You know when you just have a random conversation with your partner that suddenly turns into something bigger and unexpected? Well that’s how our journey into adoption started.
One sunny afternoon in March 2021 my husband picked me up from work and on the car journey home we started talking about if we should get a third dog as one of our dogs was getting on in age and we didn’t want the younger one to be left alone suddenly. I randomly commented ‘What if we adopted a child now that we have a nicer flat?’ and to my surprise my husband didn’t even seem to hesitate or question me and just agreed we should investigate it further!
The following day I went onto our local authority’s website to see what information there was about adoption, and that’s where I found the details for our local RAA (Regional Adoption Agency). I dropped them a very brief email with general questions and within 24 hours I had a response advising me of virtual information evenings we could attend to find out more. My husband and I looked at the dates and got booked in for the first available one. Were we really doing this? After a few random discussions over the years about possibly adopting, were we finally making that first step to grow our family? So many thoughts and feelings flooded my body and I wanted to tell everyone what we were doing, but we both knew it made more sense to find out more information before we tell family and friends in case we decided this route or agency were not for us.

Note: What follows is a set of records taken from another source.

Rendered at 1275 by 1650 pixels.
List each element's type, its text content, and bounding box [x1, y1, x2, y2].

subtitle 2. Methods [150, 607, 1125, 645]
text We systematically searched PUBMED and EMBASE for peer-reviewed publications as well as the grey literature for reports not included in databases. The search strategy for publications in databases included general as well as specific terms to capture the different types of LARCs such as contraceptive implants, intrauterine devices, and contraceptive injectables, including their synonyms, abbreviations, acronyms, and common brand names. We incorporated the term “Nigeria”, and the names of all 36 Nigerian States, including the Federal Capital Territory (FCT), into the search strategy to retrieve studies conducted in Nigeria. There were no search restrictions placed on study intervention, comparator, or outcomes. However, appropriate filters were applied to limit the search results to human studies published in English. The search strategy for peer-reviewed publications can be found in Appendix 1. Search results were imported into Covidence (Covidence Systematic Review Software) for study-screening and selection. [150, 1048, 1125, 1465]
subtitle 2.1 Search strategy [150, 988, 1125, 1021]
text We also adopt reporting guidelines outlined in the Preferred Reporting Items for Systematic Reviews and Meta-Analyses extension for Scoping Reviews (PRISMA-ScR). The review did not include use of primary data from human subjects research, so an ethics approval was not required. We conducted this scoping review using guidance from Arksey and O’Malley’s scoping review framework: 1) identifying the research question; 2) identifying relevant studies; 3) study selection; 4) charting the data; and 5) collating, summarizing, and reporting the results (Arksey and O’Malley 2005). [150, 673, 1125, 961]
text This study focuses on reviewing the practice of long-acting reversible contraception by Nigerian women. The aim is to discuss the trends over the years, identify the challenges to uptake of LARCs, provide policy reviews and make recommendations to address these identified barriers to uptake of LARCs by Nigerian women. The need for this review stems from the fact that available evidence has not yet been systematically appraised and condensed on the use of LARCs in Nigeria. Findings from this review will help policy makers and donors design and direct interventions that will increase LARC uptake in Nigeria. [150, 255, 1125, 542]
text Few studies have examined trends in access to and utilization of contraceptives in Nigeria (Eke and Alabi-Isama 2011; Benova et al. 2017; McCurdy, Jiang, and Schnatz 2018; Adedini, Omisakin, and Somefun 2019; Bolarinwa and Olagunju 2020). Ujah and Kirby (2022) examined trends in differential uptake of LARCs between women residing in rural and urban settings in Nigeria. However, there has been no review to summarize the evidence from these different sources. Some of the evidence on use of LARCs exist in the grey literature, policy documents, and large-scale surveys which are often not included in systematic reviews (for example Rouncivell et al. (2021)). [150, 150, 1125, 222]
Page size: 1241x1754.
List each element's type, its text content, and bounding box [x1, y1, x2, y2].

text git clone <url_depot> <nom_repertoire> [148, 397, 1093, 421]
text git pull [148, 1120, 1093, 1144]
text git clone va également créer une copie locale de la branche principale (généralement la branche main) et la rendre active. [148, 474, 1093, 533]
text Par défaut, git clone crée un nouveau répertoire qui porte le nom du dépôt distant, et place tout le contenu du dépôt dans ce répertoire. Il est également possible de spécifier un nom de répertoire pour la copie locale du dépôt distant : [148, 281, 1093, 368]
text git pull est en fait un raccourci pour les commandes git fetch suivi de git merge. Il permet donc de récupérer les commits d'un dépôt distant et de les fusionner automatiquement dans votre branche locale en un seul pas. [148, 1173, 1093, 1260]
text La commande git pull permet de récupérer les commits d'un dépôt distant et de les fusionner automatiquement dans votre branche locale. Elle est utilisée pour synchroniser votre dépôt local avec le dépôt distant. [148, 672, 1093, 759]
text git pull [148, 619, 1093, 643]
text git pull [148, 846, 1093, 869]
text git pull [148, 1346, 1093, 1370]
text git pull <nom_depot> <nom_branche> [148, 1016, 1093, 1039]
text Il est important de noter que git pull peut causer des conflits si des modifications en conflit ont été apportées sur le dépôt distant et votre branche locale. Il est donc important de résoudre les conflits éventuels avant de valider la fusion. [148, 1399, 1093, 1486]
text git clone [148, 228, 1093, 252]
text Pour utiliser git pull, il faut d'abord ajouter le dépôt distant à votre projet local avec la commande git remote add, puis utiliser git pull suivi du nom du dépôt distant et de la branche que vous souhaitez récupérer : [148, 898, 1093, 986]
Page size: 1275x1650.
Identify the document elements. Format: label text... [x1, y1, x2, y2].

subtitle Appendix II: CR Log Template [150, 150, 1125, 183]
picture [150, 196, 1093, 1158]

Well one information evening in May then turned into booking onto two other information evenings about specific areas of adoption and then several email conversations about registering our interest in wanting to be considered to start the process in June, and our first ‘interview’ with a social worker in July.
By the time the ‘interview’ came around we had discussed a few things with other people we knew had adopted so we had some sort of idea what to expect from the social worker, but the initial meeting felt like we were about to go into an exam that we hadn’t studied for and had no idea what sort of questions would be in it.
The ‘interview’ lasted two hours and due to the joys of technology & virtual meetings we had to put up with a lot of technical issues that made the experience a bit more stressful than we expected, and we were not sure if everything we wanted to say had come across properly. The social worker told us she had to take the information to her team meeting the following week and then would meet with us again to let us know if we would be starting stage 1 or if we needed to go away and do more before we can start.
Sadly, when the social worker came back to us, she informed us that the team had decided we needed to spend a few months sorting out some things and then they would consider us again. Obviously, all sorts of emotions were running through our heads at this news, but the biggest thing was that some of the areas that were raised were actually the result of incorrect information being taken by the social worker due to the technical issues, so the team didn’t have a real view of us and our background.
We arranged a meeting with the manager of the team our social worker was with, and the social worker who interviewed us, and we went through all the areas of concern and where information had been perceived incorrectly. The manager agreed that we were in a better position than originally thought but wanted us to spend three months working on a couple of things and then she would make a fresh decision.
Obviously, this was not the outcome we had hoped for, but we had a clear plan of what needed to be done to move forward. Three months is nothing in the long run really, is it?